By Susan Wilson
Google has been investing a lot of money lately in green technologies. Along with green vehicles and solar energy, Google is investing in Geothermal Energy by giving a whopping $10 million to Enhanced Geothermal Systems (EGS).
Google previously invested in new technology with a $130 million investment in eSolar and a $2.75 million infusion to Aptera earlier this year. Now Google announced it is adding to its green portfolio with this $10 million investment in EGS which is split between three recipients.
AltaRock Energy, will be receiving $6.25 million. AltaRock is developing methods of reducing the costs of EGS so that the technology becomes more affordable thereby more widely implemented.
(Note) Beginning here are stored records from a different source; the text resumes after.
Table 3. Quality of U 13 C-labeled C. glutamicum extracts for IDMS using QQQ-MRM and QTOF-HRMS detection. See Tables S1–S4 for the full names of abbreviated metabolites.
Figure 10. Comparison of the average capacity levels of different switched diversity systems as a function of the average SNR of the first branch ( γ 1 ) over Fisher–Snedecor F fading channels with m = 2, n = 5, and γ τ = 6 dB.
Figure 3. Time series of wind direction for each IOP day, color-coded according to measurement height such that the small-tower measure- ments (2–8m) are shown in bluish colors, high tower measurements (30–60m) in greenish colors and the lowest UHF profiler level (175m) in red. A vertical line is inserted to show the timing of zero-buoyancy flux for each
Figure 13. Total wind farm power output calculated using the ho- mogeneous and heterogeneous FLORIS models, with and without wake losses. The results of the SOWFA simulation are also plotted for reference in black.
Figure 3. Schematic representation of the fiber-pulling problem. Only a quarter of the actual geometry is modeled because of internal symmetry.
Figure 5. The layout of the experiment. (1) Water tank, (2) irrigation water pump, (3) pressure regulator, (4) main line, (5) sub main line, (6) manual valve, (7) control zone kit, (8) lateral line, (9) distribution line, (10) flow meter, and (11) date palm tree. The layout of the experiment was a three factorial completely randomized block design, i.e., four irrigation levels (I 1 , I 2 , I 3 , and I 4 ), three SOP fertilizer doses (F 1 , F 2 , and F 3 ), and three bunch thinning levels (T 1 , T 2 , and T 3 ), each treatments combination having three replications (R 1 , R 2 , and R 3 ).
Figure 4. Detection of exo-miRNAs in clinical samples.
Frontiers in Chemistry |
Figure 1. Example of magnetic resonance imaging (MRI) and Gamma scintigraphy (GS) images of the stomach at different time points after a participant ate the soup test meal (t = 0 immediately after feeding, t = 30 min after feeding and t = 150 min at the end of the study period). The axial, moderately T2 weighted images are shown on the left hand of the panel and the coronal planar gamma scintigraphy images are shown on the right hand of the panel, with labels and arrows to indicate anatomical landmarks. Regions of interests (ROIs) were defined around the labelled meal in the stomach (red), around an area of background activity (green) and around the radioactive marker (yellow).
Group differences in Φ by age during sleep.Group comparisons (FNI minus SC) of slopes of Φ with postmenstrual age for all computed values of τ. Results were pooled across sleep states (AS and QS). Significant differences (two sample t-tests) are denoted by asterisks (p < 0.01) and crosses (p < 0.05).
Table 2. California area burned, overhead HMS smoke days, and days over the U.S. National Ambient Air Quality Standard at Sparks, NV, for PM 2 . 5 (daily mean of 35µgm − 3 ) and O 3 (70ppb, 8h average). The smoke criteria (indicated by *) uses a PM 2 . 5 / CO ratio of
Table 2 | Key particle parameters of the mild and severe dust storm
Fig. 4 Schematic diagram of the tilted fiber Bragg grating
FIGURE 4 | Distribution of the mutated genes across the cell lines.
Potter Drilling will receive $4 million to develop “innovative drilling technology to enable clean energy solutions, including Engineered Geothermal Systems (EGS).” Potter Drilling uses a process known as “hydrothermal spallation”, which has “the potential to lower the cost and expand the range of deep hard rock drilling.”
The final recipient of Google’s EGS investment is Souther Methodist University (SMU) Geothermal Laboratory. SMU’s lab will receive a $489,521 grant to update the geothermal map of the U.S. and enlarge our understanding of the location and amount of geothermal resources.
The Department of Energy (DOE) released a report stating that using EGS could increase geothermal energy production to 20,000 MW by 2020. Enhanced Geothermal Systems go beyond just drilling down to a pocket of hot water. According to the DOE:
With EGS, a new reservoir is targeted within a volume of rock that is hot, tectonically stressed, and fractured. However, due to secondary-mineralization processes, those fractures have sealed over time, resulting in low permeability and little or no production of fl uids. Through a combination of hydraulic, thermal, and chemical processes, the target EGS reservoir can be `stimulated,’ causing the fractures to open, extend, and interconnect. This results in the creation of a conductive fracture network and a reservoir that is indistinguishable from conventional geothermal reservoirs. EGS technology could serve to extend the margins of existing geothermal systems or create entirely new ones, wherever appropriate thermal and tectonic conditions exist.
Google’s continued commitment to investing in renewable energy is helping to advance renewable resource research during a time when others are looking to drill in protected environments like ANWAR and off shore for unknown amounts of possibly usable oil that won’t be recovered for years, possibly decades to come.
Google’s investment is in technologies that should be useable next year or within a few short years.